Site Reliability Developer (python/java) / SRE
WatchGuard Technologies • ESGoJavaPython Hybrid/Remote
WatchGuard embraces a Flexible Work Philosophy. Most of our employees can choose to work from the office, at home, or any combination of the two. We’ve built a global workforce of outstanding team members and a flexible culture built on trust, collaboration, and belonging.
Who you are:
You are a customer-focused, data-driven developer who has a passion for delivering the best customer experience possible. You enjoy the thrill of coordinating and troubleshooting production issues and want to proactively find and fix issues.
You have an understanding of cloud technologies, automation, everything-as-code, networking, microservice architectures, object-oriented design, SRE and DevOps cultures, proficiency in Python, Java, or Go programming and a desire to learn others.
You come with proven knowledge of software engineering best practices for the full software development lifecycle including coding standards, code reviews, security, source control management, build processes, automated testing, deployment, monitoring, chaos engineering, and automated self-healing operations. As well as knowledge of tools and technologies like CloudFormation, Terraform, New Relic, Lambda, Serverless, Elasticsearch, Docker, Kubernetes, Spark, Flink, Jenkins, GitHub, Artifactory, Jira, etc.
You are able to lead production incident response and postmortems through your strong analytical and problem-solving abilities as well as verbal and written communication skills.
What to expect as a member of the SRE team in WatchGuard:
The WatchGuard SRE team owns the reliability and security of our production cloud environments alongside our application development teams to ensure we deliver the best possible experience to our customers. As you learn more about our systems, you will be:
• Ensuring smooth production operations with development teams and leading large-scale event response.
• Defining operational and security policies, standards, and processes for our development teams to follow.
• Guiding our development teams through the process of establishing, monitoring, and achieving their service level agreements through the definition of service level indicators and objectives.

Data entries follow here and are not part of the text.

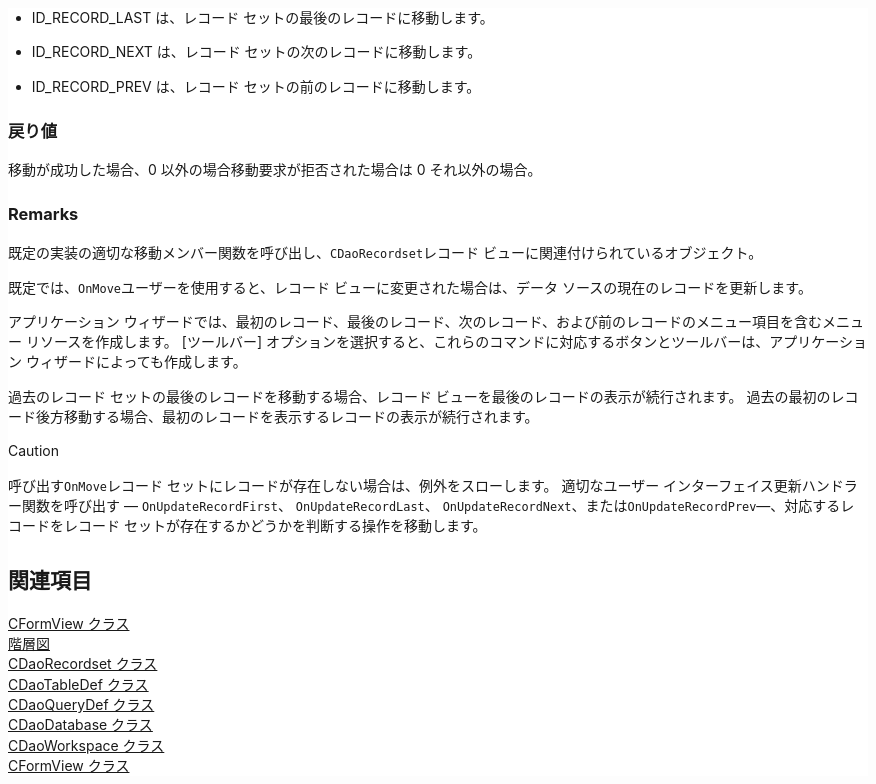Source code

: - ID_RECORD_LAST は、レコード セットの最後のレコードに移動します。

- ID_RECORD_NEXT は、レコード セットの次のレコードに移動します。

- ID_RECORD_PREV は、レコード セットの前のレコードに移動します。

### <a name="return-value"></a>戻り値

移動が成功した場合、0 以外の場合移動要求が拒否された場合は 0 それ以外の場合。

### <a name="remarks"></a>Remarks

既定の実装の適切な移動メンバー関数を呼び出し、`CDaoRecordset`レコード ビューに関連付けられているオブジェクト。

既定では、`OnMove`ユーザーを使用すると、レコード ビューに変更された場合は、データ ソースの現在のレコードを更新します。

アプリケーション ウィザードでは、最初のレコード、最後のレコード、次のレコード、および前のレコードのメニュー項目を含むメニュー リソースを作成します。 [ツールバー] オプションを選択すると、これらのコマンドに対応するボタンとツールバーは、アプリケーション ウィザードによっても作成します。

過去のレコード セットの最後のレコードを移動する場合、レコード ビューを最後のレコードの表示が続行されます。 過去の最初のレコード後方移動する場合、最初のレコードを表示するレコードの表示が続行されます。

> [!CAUTION]
>  呼び出す`OnMove`レコード セットにレコードが存在しない場合は、例外をスローします。 適切なユーザー インターフェイス更新ハンドラー関数を呼び出す — `OnUpdateRecordFirst`、 `OnUpdateRecordLast`、 `OnUpdateRecordNext`、または`OnUpdateRecordPrev`—、対応するレコードをレコード セットが存在するかどうかを判断する操作を移動します。

## <a name="see-also"></a>関連項目

[CFormView クラス](../../mfc/reference/cformview-class.md)<br/>
[階層図](../../mfc/hierarchy-chart.md)<br/>
[CDaoRecordset クラス](../../mfc/reference/cdaorecordset-class.md)<br/>
[CDaoTableDef クラス](../../mfc/reference/cdaotabledef-class.md)<br/>
[CDaoQueryDef クラス](../../mfc/reference/cdaoquerydef-class.md)<br/>
[CDaoDatabase クラス](../../mfc/reference/cdaodatabase-class.md)<br/>
[CDaoWorkspace クラス](../../mfc/reference/cdaoworkspace-class.md)<br/>
[CFormView クラス](../../mfc/reference/cformview-class.md)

A Typical Day in the Life of a Site Reliability Developer, SRE Team at WatchGuard:
As a SRE at WatchGuard, a “typical” day may have you:
• Working side-by-side with our application teams in production AWS, Azure, and hybrid cloud environments to ensure proper monitoring, security, reliability, automation, and support are in place.
• Driving an operational excellence culture throughout WatchGuard with the simplification, automation, analysis, and evolution of our activities and processes.
• Championing security and operational best practices to become known as a cloud expert by the rest of our development teams located across the globe.
• Striving to provide the best possible customer experience even when things go wrong by participating in our on-call rotation and then coordinating and leading the production troubleshooting efforts.
• Using your programming skills to develop automation or assist with debugging and fixing complex production issues.
• Being curious, learning new things, and then sharing your knowledge through documentation, presentations, and guidance to other teams.